If, based on the title, you think this post is going to be animated and entertaining turn back now: I’m talking about transcription. Since returning from the villages I’ve been typing observation notes and transcribing over 20 hours worth of interviews.
For those who have never done transcriptions, let me tell you now, they are time consuming. For every minute recorded it takes 3-4 minutes to transcribe. I listen to the recording of an interview, and type everything verbatim. I’m a somewhat decent typist, but I am constantly lagging behind the recording, and am amazed by how I will unconsciously reword sentences in my head when I’m trailing the recording. I’m constantly pausing and skipping back 10 seconds to double check my work.
I mentioned the myriad distractions in my interviews in an earlier post. Background noise is present in all my interviews: meowing cats, screaming children, whistling birds (these are the competitive songbirds present in most houses — gambling is popular in Thailand and many Thais bet heavily on songbird competitions), and rain on tin roofs.

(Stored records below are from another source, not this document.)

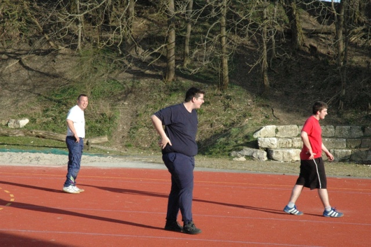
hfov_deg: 19.5
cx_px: 186
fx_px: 1081
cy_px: 124
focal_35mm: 105
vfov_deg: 13.0
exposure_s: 1/640
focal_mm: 70
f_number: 13
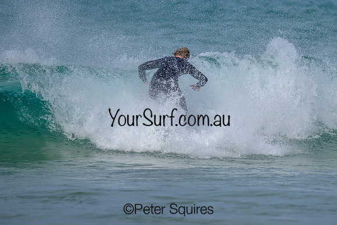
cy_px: 102
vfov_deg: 1.3
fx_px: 10305
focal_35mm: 1101
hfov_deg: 1.9
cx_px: 203
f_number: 6.3
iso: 200
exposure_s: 1/2000
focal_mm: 800
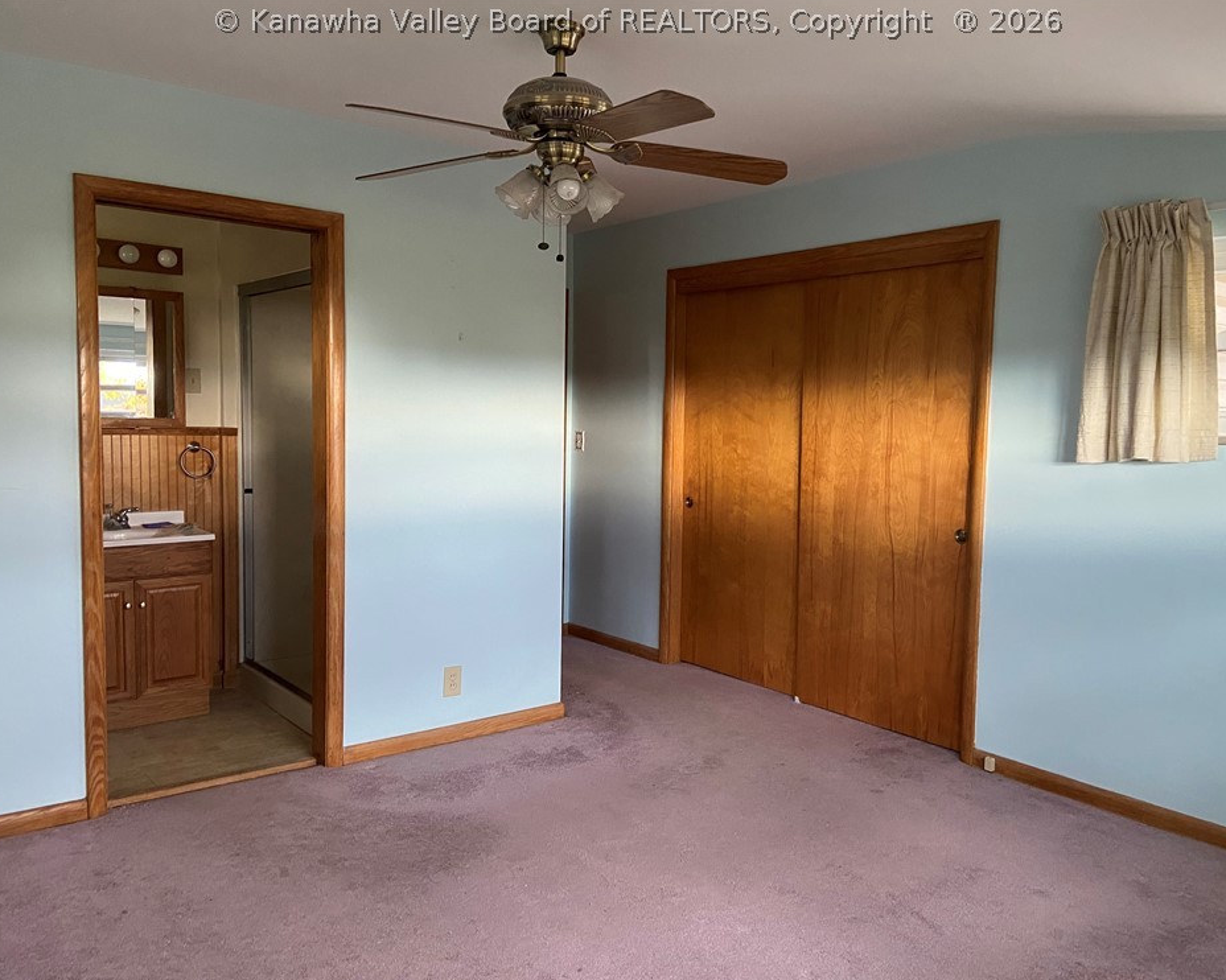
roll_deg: -1.2
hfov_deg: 62.2
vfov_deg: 51.5
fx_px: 1016
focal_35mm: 28
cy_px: 503
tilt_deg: -4.8
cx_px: 637
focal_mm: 4.25
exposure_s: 1/60
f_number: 1.8
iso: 320
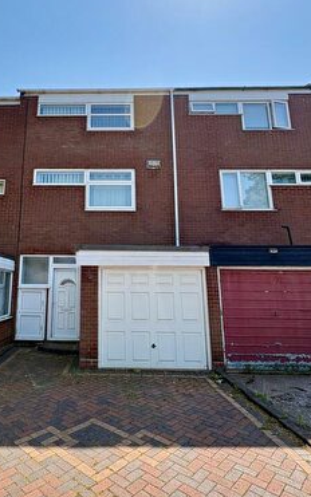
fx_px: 285
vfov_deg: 82.2
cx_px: 95
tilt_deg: +11.0
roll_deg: -0.2
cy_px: 231
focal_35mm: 21
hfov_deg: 55.7
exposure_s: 1/849
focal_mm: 2.22
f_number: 2.2
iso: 64
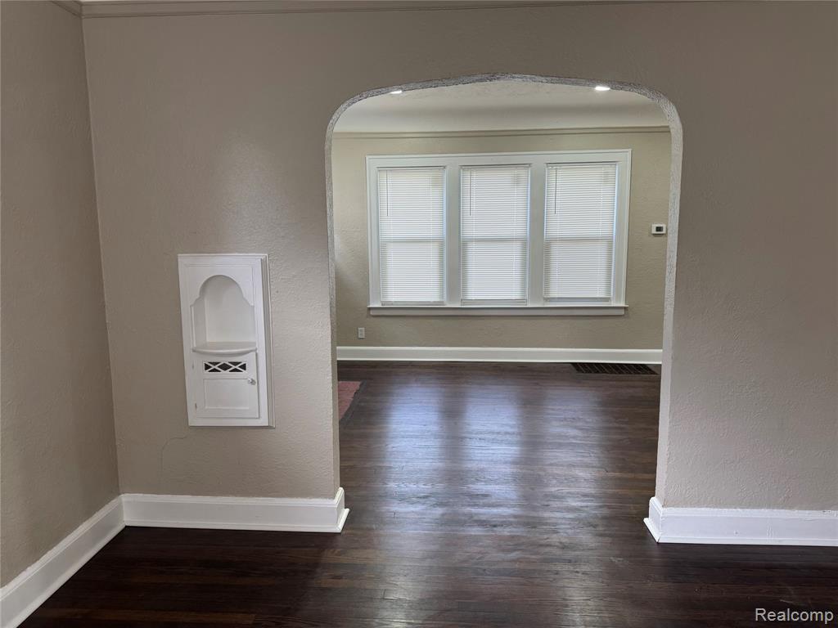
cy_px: 314
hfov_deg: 71.6
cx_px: 419
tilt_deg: -9.3
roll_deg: -0.6
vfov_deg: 56.8
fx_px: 581
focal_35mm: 24
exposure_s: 1/120
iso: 160
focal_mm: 6.76
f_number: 1.78
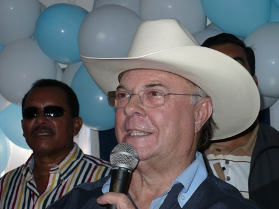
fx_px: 709
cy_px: 104
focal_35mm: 88
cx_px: 140
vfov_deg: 16.8
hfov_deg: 22.3
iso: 100
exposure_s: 1/30
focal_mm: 14.5
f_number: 3.4
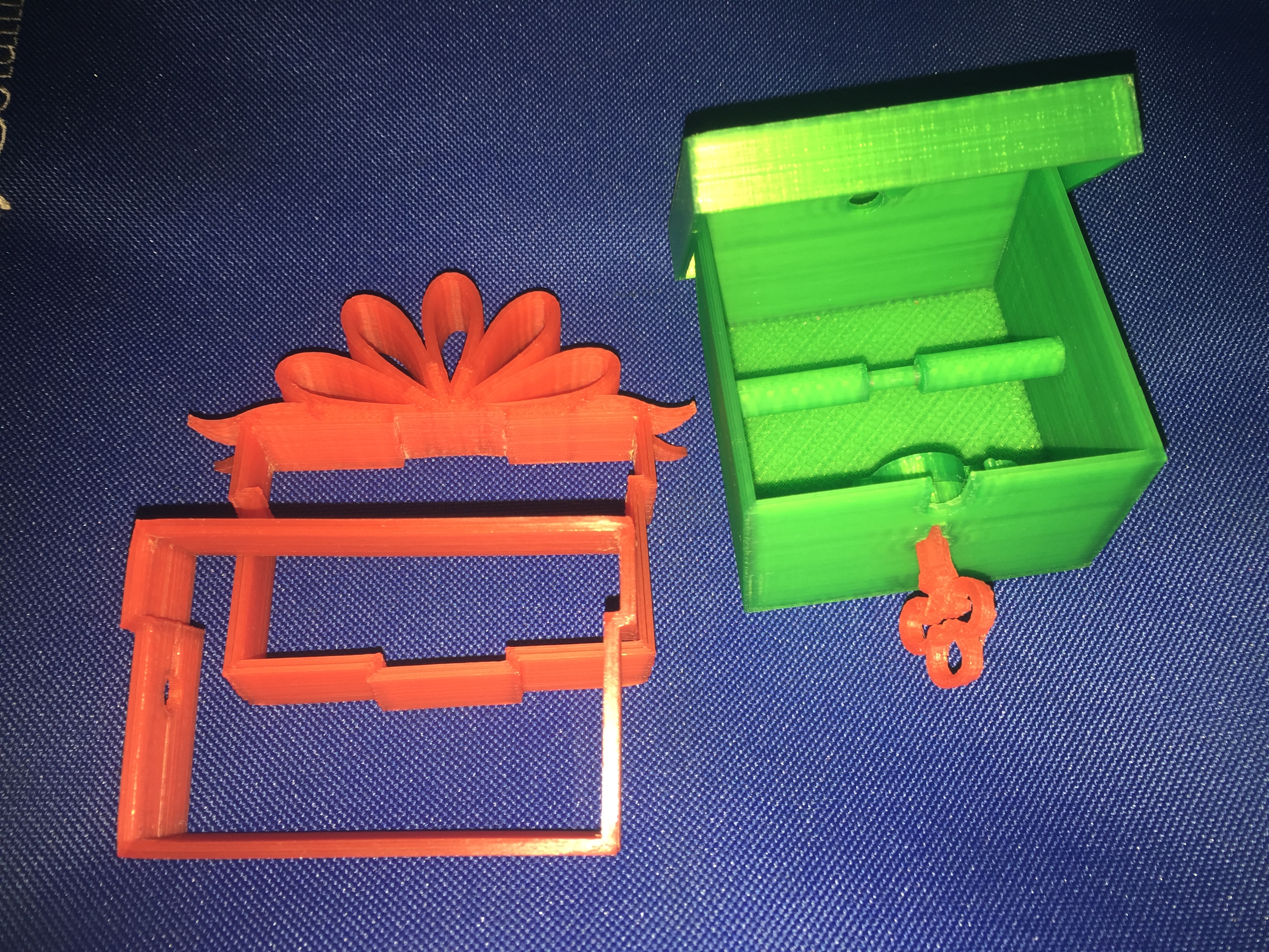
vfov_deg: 48.2
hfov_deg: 61.7
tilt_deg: -58.4
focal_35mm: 29
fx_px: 1063
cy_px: 476
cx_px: 634
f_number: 2.2
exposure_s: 1/22
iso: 32
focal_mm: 4.15
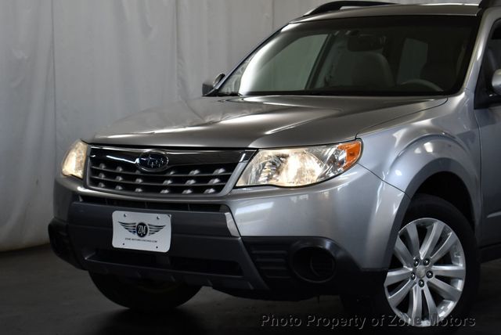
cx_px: 250
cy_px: 168
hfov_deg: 25.3
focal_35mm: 80
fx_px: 1114
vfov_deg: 17.1
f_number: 5
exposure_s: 1/250
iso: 500
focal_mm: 40
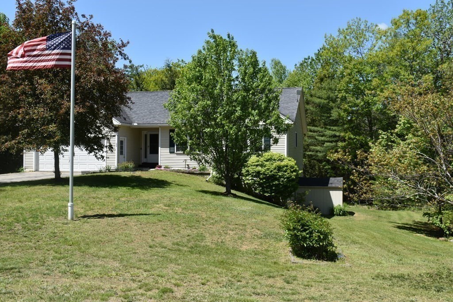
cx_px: 226
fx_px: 472
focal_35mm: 38
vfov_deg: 35.5
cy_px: 151
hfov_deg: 51.3
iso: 100
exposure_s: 1/250
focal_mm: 25
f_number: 8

Slowing the recordings down to half speed makes keeping up with my typing easier. Though, when slowed to half speed the sound of rain on tin becomes a strange musical accompaniment. Rain no longer sounds like rain. It starts to resemble background music from an 80’s video game. That music is then stuck in my head for the rest of the day.
The soundtrack closest to my tin roof and rain background noise starts at 6:41.

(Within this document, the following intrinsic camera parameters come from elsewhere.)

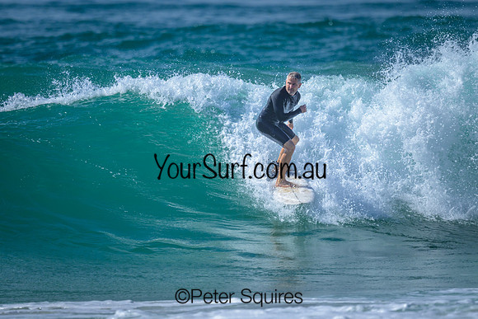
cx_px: 227
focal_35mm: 1099
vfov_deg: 1.3
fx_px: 14595
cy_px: 140
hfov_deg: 1.9
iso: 220
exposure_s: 1/2000
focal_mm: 800
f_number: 6.3
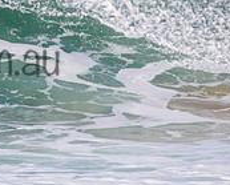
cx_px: -81
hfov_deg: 0.8
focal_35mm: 2511
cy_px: 45
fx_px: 17122
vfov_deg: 0.6
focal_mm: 800
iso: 1250
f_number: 11
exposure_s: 1/2000
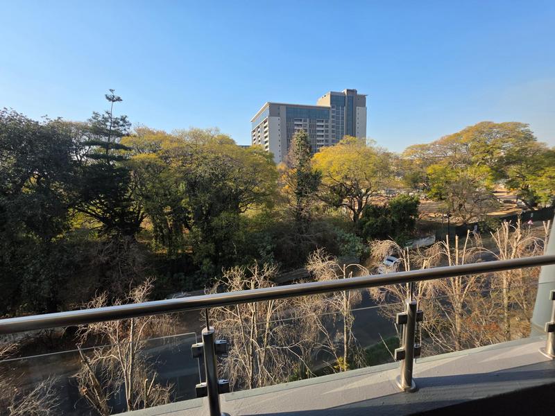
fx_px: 208
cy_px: 208
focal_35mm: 13
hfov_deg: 106.2
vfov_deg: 89.9
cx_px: 278
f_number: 1.9
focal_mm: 2.2
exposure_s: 1/1036
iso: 40
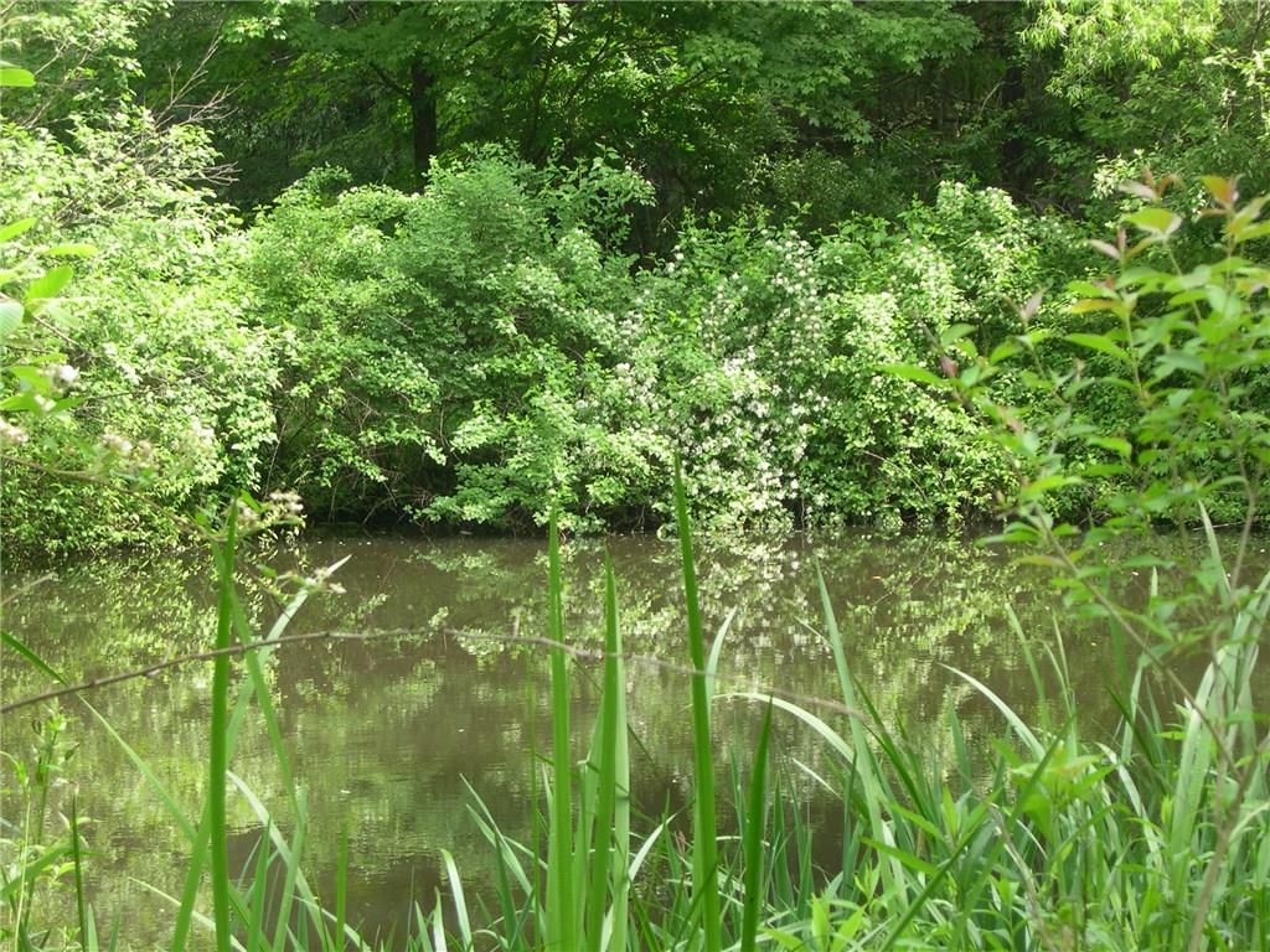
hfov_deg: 23.8
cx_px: 635
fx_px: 3008
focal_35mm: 82
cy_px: 476
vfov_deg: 18.0
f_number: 4.1
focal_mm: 17.4
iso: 100
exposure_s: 1/66.1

Despite all transcription’s annoyances, the transcription process definitely strengthens my analysis. As I transcribe recordings I take a second look at what was said. Sometimes I hear things for the first time, comments I missed in the initial interview. Other times I note recurring interview themes. Notes taken during the transcription process are just as important as those I took at the actual interview, and they can help reinforce the presence of certain themes.

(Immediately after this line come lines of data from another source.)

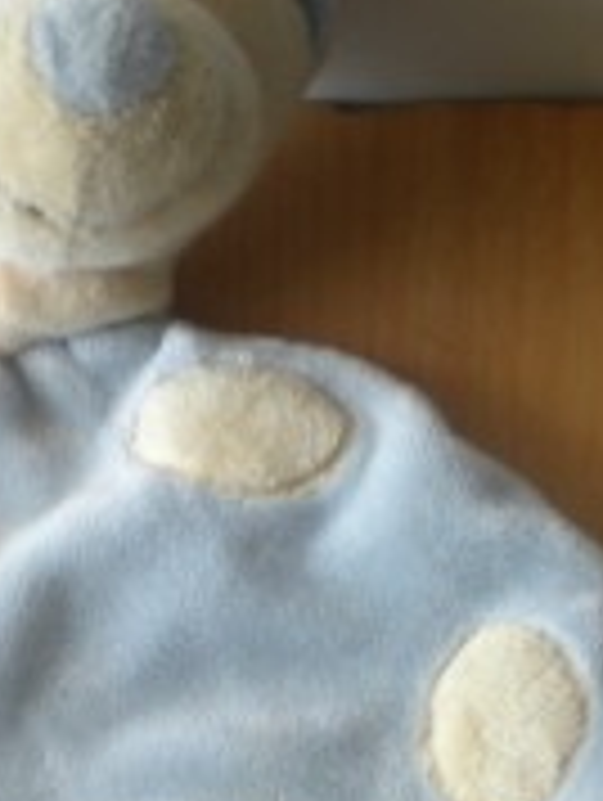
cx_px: 230
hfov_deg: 13.4
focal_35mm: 111
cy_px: 734
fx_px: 2572
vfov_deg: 17.4
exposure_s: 1/107
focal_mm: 6.3
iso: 64
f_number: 3.1
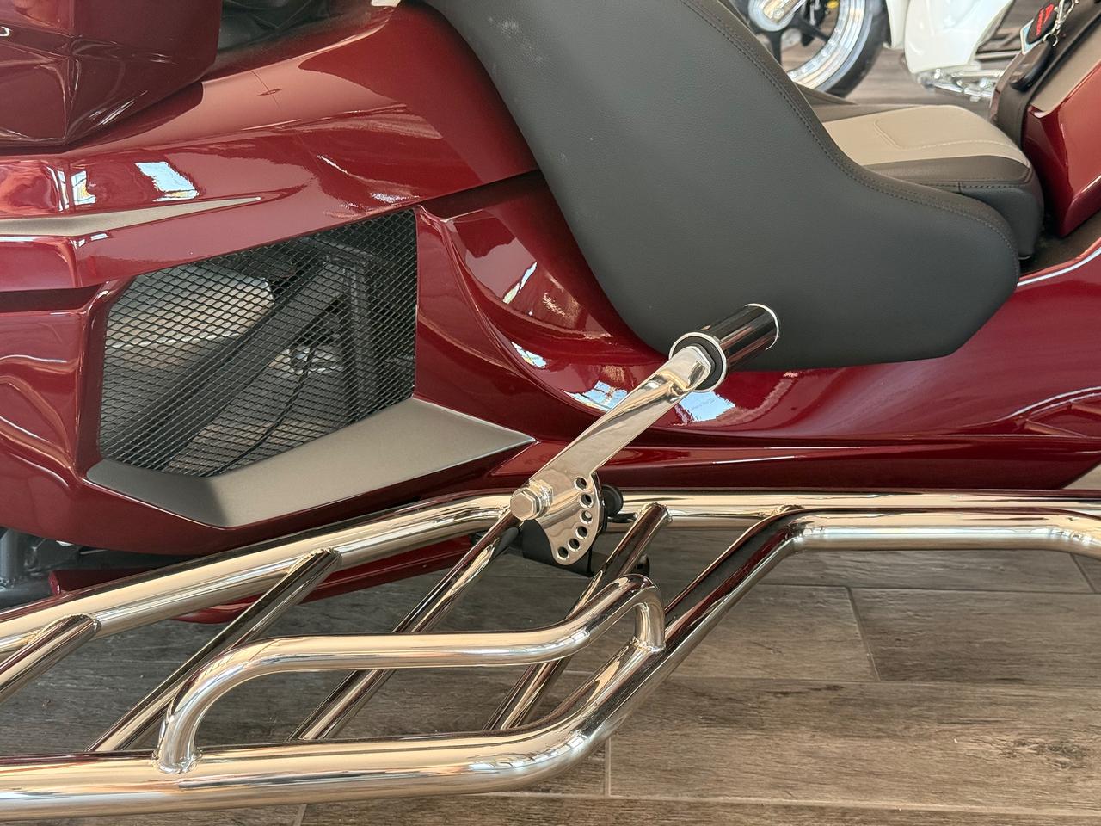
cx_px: 550
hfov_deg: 39.7
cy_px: 413
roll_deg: -0.4
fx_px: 1527
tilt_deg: -20.3
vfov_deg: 30.3
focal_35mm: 48
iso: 320
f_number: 1.78
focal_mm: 6.76
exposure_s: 1/120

One recurring theme is in response to my questions about tourism impacts. Many people mentioned how tourism has “opened their world” as a positive tourism impact. Villagers around Kuraburi like interacting with outsiders, showing tourists their lives, and learning about outsiders’ lives. I cannot help but think of this as the Aladdin theme. Every time someone said this in an interview I heard the song “A Whole New World” playing in my mind. In the Andaman Discoveries office I can smile without reducing the seriousness of my interviewees’ response.